3. Points for Reflection

a) Christ’s kingship is the fruit of his perfect love. This love is shown in self-giving and service to the beloved. That is why his kingship is shown in service: “The Son of Man has come not to be served, but to serve, and to offer his life as a ransom for many.” That is why, while all the earthly kings have come and gone, the kingship of Jesus continues for eternity. After all, love is eternal; consequently, a kingship of love is eternal.

b) The real power of Christ the king is love. It is only love that can change the world. If we want to yield real power in this world, let us just follow the one commandment of Jesus: “Love one another as I have loved you.” On the other hand, all those people who hold positions of authority, their powers are fleeting because there is no love – what they have is selfishness, the opposite of love. Hence the fruits of the exercise of their power are destructive, and soon they will lose everything.
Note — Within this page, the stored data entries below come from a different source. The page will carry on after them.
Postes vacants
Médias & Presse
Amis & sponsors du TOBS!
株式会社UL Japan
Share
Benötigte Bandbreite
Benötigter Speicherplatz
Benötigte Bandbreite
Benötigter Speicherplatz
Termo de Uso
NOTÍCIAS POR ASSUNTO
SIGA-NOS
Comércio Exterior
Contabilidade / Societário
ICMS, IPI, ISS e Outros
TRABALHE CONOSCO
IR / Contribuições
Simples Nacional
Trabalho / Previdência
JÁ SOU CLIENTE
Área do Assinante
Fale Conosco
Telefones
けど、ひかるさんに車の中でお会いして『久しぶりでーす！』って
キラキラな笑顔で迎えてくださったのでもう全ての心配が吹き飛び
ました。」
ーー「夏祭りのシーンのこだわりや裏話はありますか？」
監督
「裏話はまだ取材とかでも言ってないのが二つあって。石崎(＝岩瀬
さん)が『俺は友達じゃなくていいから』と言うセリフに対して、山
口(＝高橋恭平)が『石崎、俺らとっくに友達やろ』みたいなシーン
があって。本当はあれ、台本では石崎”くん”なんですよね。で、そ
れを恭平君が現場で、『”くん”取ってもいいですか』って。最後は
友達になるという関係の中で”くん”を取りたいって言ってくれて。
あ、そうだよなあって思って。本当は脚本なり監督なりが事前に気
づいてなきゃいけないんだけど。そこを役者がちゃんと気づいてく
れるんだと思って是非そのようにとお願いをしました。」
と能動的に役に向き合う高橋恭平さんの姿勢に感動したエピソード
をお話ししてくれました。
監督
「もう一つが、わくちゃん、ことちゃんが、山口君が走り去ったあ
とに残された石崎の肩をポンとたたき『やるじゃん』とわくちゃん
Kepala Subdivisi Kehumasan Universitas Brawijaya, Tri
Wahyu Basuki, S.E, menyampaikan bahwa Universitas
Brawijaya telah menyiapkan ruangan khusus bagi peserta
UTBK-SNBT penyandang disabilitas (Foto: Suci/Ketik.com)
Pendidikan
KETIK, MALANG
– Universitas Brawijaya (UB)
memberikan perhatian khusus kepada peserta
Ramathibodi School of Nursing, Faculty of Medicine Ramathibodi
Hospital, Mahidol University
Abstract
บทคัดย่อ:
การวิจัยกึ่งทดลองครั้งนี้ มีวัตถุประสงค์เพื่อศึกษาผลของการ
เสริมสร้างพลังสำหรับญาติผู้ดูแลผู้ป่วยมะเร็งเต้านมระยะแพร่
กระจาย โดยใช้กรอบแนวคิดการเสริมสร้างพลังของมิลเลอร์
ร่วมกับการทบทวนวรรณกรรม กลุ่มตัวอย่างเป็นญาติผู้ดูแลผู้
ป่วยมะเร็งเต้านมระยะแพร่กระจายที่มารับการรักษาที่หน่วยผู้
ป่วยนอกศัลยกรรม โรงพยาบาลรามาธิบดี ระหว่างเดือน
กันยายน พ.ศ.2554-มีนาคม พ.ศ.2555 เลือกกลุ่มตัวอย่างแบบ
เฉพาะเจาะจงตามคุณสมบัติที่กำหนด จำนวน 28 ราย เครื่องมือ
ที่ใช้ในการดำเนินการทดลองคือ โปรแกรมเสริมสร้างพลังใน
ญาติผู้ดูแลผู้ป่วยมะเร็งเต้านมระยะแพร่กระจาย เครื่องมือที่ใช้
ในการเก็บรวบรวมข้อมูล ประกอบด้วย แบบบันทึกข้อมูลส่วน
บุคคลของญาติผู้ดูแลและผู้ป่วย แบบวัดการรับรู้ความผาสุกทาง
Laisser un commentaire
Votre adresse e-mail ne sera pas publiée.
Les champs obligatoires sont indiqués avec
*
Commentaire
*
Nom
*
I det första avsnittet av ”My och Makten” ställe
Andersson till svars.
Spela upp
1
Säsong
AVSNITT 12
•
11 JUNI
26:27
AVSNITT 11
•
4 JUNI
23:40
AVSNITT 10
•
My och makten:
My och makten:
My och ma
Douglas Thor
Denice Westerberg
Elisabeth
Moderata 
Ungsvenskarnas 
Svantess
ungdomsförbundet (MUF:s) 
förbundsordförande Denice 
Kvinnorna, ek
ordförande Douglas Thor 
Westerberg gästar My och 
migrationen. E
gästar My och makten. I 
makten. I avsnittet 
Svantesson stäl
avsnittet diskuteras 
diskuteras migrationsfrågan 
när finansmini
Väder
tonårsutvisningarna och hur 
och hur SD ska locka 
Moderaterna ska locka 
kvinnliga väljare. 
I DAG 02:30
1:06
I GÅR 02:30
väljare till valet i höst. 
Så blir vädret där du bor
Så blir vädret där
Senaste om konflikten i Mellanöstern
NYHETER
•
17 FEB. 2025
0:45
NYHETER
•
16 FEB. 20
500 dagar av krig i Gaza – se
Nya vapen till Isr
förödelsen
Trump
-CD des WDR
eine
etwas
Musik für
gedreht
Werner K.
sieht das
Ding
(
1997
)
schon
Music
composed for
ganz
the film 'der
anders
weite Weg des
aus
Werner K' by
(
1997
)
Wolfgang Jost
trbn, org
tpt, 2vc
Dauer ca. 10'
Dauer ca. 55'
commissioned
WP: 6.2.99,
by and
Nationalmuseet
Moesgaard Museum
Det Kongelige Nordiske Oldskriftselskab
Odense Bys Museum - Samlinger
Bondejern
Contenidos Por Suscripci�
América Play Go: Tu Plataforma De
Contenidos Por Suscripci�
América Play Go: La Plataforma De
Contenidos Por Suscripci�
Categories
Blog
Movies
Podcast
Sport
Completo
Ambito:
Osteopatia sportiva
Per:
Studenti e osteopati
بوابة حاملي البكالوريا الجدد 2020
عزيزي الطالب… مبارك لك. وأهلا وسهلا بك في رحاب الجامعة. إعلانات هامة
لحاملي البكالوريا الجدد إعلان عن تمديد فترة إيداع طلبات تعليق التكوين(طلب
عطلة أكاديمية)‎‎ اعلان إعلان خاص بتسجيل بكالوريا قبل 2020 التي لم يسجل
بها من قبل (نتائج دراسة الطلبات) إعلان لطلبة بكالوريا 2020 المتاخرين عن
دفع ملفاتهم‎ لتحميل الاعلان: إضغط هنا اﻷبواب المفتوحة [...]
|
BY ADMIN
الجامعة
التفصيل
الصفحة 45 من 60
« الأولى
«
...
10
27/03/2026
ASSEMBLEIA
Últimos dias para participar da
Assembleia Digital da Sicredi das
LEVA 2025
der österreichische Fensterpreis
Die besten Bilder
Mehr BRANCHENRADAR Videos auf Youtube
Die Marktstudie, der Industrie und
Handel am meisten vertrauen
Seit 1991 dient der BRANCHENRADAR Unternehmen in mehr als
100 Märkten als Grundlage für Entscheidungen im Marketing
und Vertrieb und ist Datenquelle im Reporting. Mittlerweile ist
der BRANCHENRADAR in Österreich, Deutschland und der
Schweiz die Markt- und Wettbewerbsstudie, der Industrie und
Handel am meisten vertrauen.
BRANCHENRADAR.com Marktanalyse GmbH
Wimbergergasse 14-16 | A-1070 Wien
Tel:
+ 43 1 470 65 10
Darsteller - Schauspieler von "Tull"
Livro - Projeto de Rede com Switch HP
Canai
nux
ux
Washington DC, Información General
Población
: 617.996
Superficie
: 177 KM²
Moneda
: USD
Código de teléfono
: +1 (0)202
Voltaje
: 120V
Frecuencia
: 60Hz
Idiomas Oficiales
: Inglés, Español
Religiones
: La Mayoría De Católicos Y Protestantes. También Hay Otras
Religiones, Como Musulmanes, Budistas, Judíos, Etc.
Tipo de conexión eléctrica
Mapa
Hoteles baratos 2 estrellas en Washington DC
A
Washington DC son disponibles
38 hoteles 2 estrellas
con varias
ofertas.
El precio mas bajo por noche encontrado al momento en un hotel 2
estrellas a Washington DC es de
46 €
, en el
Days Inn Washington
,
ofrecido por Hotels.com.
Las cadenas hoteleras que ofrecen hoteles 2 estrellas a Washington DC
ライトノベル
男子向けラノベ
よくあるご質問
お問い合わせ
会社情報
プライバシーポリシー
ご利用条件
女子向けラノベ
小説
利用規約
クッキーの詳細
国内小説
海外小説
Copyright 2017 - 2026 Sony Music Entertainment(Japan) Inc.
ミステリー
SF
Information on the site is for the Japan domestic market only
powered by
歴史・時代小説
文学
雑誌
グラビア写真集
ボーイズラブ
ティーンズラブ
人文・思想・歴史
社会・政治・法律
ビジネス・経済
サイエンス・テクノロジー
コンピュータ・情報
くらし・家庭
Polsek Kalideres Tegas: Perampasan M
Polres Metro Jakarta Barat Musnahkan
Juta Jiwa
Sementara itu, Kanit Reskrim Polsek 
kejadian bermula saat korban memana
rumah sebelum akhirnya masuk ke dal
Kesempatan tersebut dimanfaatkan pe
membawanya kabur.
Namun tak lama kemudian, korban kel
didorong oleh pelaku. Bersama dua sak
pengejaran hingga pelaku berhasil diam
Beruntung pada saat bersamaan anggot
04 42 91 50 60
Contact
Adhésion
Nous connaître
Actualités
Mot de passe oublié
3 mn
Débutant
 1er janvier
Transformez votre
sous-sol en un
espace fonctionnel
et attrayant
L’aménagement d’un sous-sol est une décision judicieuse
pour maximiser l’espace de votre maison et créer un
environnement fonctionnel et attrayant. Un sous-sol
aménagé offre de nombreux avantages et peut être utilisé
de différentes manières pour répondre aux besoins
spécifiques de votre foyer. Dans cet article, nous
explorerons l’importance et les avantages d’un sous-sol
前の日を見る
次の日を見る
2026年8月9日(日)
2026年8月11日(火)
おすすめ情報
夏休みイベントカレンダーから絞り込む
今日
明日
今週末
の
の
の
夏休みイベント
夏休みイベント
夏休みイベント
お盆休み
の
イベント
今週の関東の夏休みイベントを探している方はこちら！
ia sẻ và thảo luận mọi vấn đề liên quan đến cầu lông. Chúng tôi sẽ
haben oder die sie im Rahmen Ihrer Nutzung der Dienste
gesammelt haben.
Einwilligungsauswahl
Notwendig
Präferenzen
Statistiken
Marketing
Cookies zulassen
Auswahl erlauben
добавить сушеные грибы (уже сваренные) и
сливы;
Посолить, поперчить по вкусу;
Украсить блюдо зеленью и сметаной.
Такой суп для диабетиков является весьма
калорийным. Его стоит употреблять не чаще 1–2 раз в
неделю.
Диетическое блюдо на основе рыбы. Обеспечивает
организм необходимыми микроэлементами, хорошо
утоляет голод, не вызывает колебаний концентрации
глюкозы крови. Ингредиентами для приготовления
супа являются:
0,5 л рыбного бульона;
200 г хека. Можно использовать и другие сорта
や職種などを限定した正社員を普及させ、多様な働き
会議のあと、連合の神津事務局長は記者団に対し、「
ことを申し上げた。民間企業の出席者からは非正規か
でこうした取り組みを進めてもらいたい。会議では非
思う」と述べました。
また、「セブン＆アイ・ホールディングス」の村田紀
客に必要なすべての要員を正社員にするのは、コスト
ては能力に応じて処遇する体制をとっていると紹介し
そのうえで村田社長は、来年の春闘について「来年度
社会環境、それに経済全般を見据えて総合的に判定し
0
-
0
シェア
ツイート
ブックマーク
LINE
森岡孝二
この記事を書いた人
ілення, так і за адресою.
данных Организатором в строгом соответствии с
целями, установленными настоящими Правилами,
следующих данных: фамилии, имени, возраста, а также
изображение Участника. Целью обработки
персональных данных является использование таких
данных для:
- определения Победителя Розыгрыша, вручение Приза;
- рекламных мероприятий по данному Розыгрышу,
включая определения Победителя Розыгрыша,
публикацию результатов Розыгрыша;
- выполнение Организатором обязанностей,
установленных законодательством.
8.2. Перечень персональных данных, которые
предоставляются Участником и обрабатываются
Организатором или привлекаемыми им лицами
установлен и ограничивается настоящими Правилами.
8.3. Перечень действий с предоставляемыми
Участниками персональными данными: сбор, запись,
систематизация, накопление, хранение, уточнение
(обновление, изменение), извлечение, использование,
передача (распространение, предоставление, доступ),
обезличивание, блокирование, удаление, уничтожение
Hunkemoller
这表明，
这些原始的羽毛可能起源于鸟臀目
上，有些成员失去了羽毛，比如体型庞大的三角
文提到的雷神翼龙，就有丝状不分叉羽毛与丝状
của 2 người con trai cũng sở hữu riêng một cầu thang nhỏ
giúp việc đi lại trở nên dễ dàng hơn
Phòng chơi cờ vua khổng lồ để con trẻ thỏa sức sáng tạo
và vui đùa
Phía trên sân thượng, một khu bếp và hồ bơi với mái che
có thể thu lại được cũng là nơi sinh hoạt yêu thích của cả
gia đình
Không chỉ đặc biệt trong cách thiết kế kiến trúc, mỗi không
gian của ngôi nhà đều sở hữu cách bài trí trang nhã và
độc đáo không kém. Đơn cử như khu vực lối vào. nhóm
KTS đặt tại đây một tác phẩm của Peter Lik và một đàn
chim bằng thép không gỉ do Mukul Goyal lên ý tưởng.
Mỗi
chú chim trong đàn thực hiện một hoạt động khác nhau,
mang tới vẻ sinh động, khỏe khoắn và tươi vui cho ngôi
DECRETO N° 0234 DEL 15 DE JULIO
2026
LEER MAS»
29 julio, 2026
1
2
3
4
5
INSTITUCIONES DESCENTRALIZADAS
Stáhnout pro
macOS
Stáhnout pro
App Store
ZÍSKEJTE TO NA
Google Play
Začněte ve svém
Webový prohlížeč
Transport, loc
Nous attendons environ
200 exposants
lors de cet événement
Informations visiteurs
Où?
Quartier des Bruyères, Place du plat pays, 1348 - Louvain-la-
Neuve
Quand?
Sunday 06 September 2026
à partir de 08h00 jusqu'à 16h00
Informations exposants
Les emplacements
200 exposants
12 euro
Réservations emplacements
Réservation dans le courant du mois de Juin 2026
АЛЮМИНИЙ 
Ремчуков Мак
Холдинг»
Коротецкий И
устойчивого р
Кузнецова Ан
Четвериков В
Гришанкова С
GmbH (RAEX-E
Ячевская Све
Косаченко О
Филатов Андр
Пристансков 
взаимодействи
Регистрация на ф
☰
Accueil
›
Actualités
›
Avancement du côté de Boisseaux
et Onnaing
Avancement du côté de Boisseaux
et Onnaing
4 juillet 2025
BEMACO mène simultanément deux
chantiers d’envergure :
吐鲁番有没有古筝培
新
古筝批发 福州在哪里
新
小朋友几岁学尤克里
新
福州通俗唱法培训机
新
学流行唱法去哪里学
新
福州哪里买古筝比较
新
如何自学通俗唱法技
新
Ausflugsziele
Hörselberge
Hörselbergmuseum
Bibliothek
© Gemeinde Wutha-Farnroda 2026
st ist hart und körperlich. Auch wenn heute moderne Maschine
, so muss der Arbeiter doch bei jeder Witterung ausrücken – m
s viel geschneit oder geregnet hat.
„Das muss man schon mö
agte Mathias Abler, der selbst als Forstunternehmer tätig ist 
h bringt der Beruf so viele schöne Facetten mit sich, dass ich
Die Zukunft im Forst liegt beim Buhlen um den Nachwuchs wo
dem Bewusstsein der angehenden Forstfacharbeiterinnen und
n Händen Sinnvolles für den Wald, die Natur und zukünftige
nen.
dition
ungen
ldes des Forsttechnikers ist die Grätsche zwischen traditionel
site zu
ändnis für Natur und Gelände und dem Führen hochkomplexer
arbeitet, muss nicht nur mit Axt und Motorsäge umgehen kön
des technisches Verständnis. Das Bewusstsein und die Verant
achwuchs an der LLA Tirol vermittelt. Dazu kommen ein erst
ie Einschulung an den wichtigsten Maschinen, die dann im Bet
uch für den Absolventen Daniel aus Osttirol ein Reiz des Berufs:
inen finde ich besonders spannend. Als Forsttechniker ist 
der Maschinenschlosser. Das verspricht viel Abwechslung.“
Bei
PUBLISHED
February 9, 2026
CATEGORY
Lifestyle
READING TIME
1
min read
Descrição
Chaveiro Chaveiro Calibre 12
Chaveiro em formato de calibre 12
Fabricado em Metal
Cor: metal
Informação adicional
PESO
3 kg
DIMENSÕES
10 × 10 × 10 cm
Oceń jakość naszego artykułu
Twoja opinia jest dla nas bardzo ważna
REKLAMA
c) The authentic sign of kingship is humility. This is very clear in Jesus. While earthly kings live in palaces, with all the opulence of wealth and luxury, Jesus lived in simplicity and hiddenness. The earthly kings and all their glory are gone, but Jesus reigns now and for always. In any position of power we hold, let us always be reminded of the virtue of humility. A humble leader will never fear losing power – he will remain in power for he will not fall down owing to his humility. A proud leader will always fear his fall from power, for in his pride, indeed, he will fall down hard.

d) The real crisis in our country is not economic or social, but a crisis in leadership. Our leaders in society are the ones destroying our country due to their selfishness, arrogance, pride and greed. But they remain in power because the voters put them in office. Again, the voters are also selfish and greedy – they are willing to sell their votes in exchange of grease money and promise of future economic and political advantage in case their candidate wins. Truly, we deserve the leaders we have. The only hope for our country is the conversion of the hearts and souls of our people. Jesus has to rule over our hearts and souls. Then we will have reason to hope for a better future for our country.

e) It is always easy to proclaim and shout: “Jesus is our King!” But the only way to proclaim this truth authentically is not by words, but by action. If we truly acknowledge that Jesus is our King, we should be obedient to all his commands, especially the commandment of love. As long as selfishness, sinfulness and worldliness rule our lives, we can never be able to proclaim that Jesus is our King.


4. Closing

Say again together the Litany of Humility. QUESTIONS FOR SHARING IN THE B.E.C.

1. Batay sa halimbawa ni Kristong Hari, pag- usapan ang mga mahalagang katangian ng tunay na lider sa ating bayan at simbahan.

2. Masaya ka ba sa kalagayan ng pulitika sa ating bansa?

3. Ano ang mga hakbang na maaari nating magawa upang magkaroon tayo ng mga matino at tunay na lider sa ating lipunan?